Print the full listing below exactly, keeping every character as it stands.
** COLLECTED DATA follows **
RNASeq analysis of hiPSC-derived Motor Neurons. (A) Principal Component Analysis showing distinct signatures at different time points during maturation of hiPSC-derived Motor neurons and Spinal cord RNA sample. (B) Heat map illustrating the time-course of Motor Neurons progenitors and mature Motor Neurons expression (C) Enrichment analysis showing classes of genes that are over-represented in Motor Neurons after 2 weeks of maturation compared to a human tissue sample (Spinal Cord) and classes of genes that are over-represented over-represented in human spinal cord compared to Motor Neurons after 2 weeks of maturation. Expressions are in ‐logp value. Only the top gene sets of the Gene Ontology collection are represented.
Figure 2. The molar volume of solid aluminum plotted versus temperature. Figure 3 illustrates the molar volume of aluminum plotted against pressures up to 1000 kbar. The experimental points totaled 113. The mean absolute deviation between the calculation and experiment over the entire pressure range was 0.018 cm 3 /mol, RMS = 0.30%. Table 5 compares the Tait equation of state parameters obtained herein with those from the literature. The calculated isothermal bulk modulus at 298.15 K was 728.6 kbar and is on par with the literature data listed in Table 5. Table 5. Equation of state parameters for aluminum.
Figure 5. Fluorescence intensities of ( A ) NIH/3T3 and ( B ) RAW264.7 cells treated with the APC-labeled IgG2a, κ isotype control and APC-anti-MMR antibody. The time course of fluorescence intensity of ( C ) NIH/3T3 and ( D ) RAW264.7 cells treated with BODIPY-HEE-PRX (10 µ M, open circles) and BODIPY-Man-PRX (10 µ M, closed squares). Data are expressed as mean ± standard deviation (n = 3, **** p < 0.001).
** End of COLLECTED DATA **
EXERCISE ANSWER:
RNASeq analysis of hiPSC-derived Motor Neurons. (A) Principal Component Analysis showing distinct signatures at different time points during maturation of hiPSC-derived Motor neurons and Spinal cord RNA sample. (B) Heat map illustrating the time-course of Motor Neurons progenitors and mature Motor Neurons expression (C) Enrichment analysis showing classes of genes that are over-represented in Motor Neurons after 2 weeks of maturation compared to a human tissue sample (Spinal Cord) and classes of genes that are over-represented over-represented in human spinal cord compared to Motor Neurons after 2 weeks of maturation. Expressions are in ‐logp value. Only the top gene sets of the Gene Ontology collection are represented.
Figure 2. The molar volume of solid aluminum plotted versus temperature. Figure 3 illustrates the molar volume of aluminum plotted against pressures up to 1000 kbar. The experimental points totaled 113. The mean absolute deviation between the calculation and experiment over the entire pressure range was 0.018 cm 3 /mol, RMS = 0.30%. Table 5 compares the Tait equation of state parameters obtained herein with those from the literature. The calculated isothermal bulk modulus at 298.15 K was 728.6 kbar and is on par with the literature data listed in Table 5. Table 5. Equation of state parameters for aluminum.
Figure 5. Fluorescence intensities of ( A ) NIH/3T3 and ( B ) RAW264.7 cells treated with the APC-labeled IgG2a, κ isotype control and APC-anti-MMR antibody. The time course of fluorescence intensity of ( C ) NIH/3T3 and ( D ) RAW264.7 cells treated with BODIPY-HEE-PRX (10 µ M, open circles) and BODIPY-Man-PRX (10 µ M, closed squares). Data are expressed as mean ± standard deviation (n = 3, **** p < 0.001).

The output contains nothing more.